WHAT YOU ARE ASKED TO DO: Scan the listing below. Copy each line that contains "right".

INPUT:

>>>>>

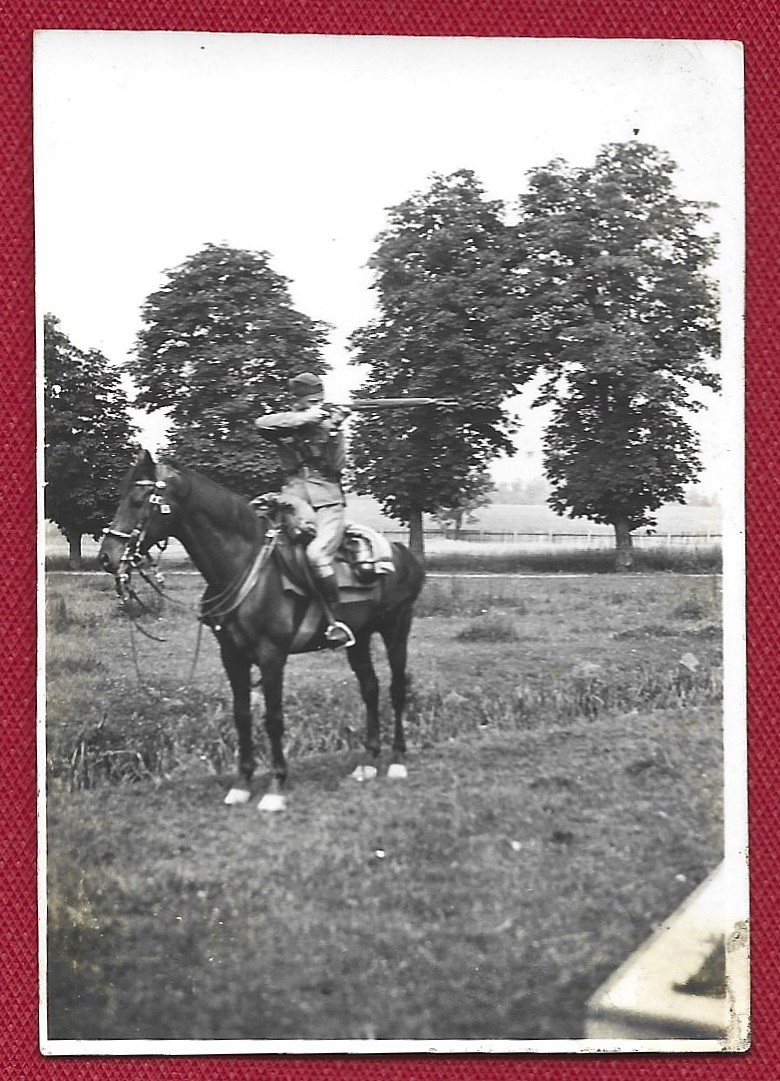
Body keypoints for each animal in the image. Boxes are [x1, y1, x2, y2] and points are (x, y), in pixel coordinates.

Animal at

<<<<<
>>>>>

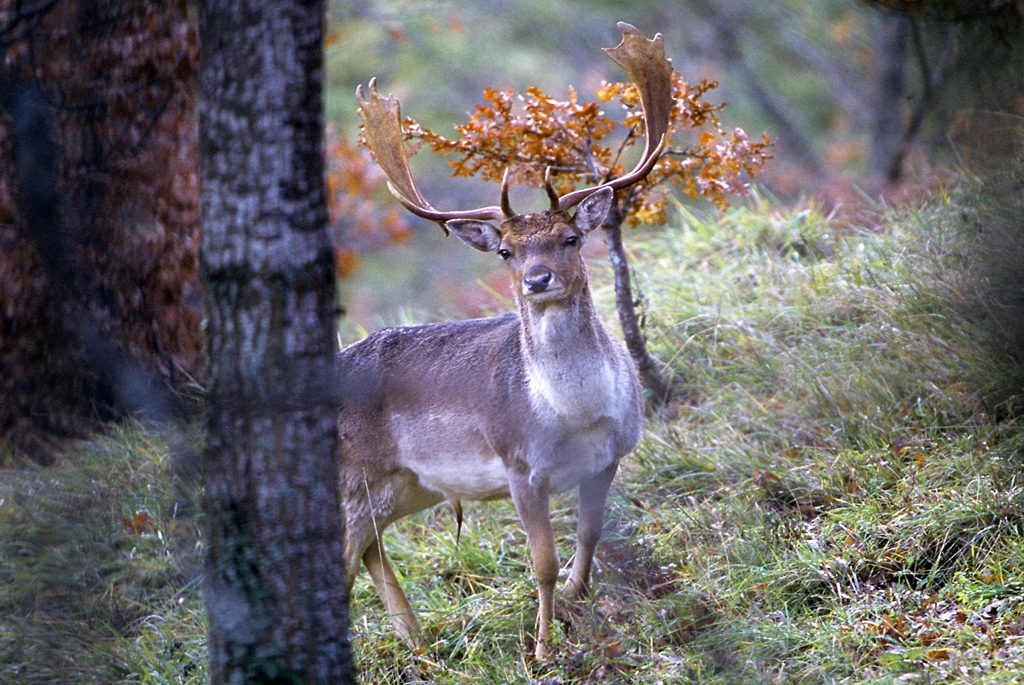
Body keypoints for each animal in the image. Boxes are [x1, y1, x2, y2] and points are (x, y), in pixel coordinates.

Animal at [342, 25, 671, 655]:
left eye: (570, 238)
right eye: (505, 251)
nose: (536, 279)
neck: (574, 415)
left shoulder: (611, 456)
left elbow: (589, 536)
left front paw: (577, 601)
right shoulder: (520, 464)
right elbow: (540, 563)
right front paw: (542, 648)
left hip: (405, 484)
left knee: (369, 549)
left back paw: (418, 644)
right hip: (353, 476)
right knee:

<<<<<

PROBLEM SOLUTION:
right eye: (505, 251)
right shoulder: (520, 464)
right elbow: (540, 563)
right front paw: (542, 648)
right hip: (353, 476)
right knee:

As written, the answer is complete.